--- START ---

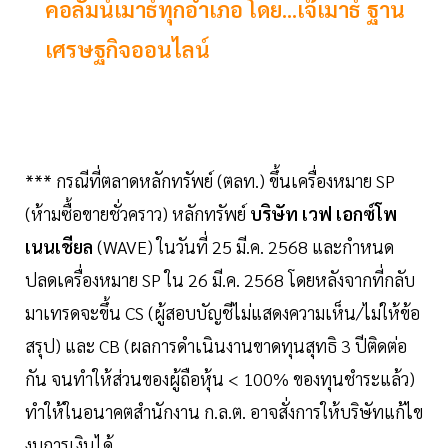
คอลัมน์เมาธ์ทุกอำเภอ โดย...เจ๊เมาธ์ ฐาน
เศรษฐกิจออนไลน์
*** กรณีที่ตลาดหลักทรัพย์ (ตลท.) ขึ้นเครื่องหมาย SP
(ห้ามซื้อขายชั่วคราว) หลักทรัพย์
บริษัท เวฟ เอกซ์โพ
เนนเชียล
(WAVE) ในวันที่ 25 มี.ค. 2568 และกำหนด
ปลดเครื่องหมาย SP ใน 26 มี.ค. 2568 โดยหลังจากที่กลับ
มาเทรดจะขึ้น CS (ผู้สอบบัญชีไม่แสดงความเห็น/ไม่ให้ข้อ
สรุป) และ CB (ผลการดำเนินงานขาดทุนสุทธิ 3 ปีติดต่อ
กัน จนทำให้ส่วนของผู้ถือหุ้น < 100% ของทุนชำระแล้ว)
ทำให้ในอนาคตสำนักงาน ก.ล.ต. อาจสั่งการให้บริษัทแก้ไข
งบการเงินได้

--- END ---

Render the text read from the item above as a Markdown table with the columns Row and Line, giving each non-blank line its own numbered row. Leave the picture out.

| Row | Line |
|---|---|
| 1 | คอลัมน์เมาธ์ทุกอำเภอ โดย...เจ๊เมาธ์ ฐาน |
| 2 | เศรษฐกิจออนไลน์ |
| 3 | *** กรณีที่ตลาดหลักทรัพย์ (ตลท.) ขึ้นเครื่องหมาย SP |
| 4 | (ห้ามซื้อขายชั่วคราว) หลักทรัพย์ |
| 5 | บริษัท เวฟ เอกซ์โพ |
| 6 | เนนเชียล |
| 7 | (WAVE) ในวันที่ 25 มี.ค. 2568 และกำหนด |
| 8 | ปลดเครื่องหมาย SP ใน 26 มี.ค. 2568 โดยหลังจากที่กลับ |
| 9 | มาเทรดจะขึ้น CS (ผู้สอบบัญชีไม่แสดงความเห็น/ไม่ให้ข้อ |
| 10 | สรุป) และ CB (ผลการดำเนินงานขาดทุนสุทธิ 3 ปีติดต่อ |
| 11 | กัน จนทำให้ส่วนของผู้ถือหุ้น < 100% ของทุนชำระแล้ว) |
| 12 | ทำให้ในอนาคตสำนักงาน ก.ล.ต. อาจสั่งการให้บริษัทแก้ไข |
| 13 | งบการเงินได้ |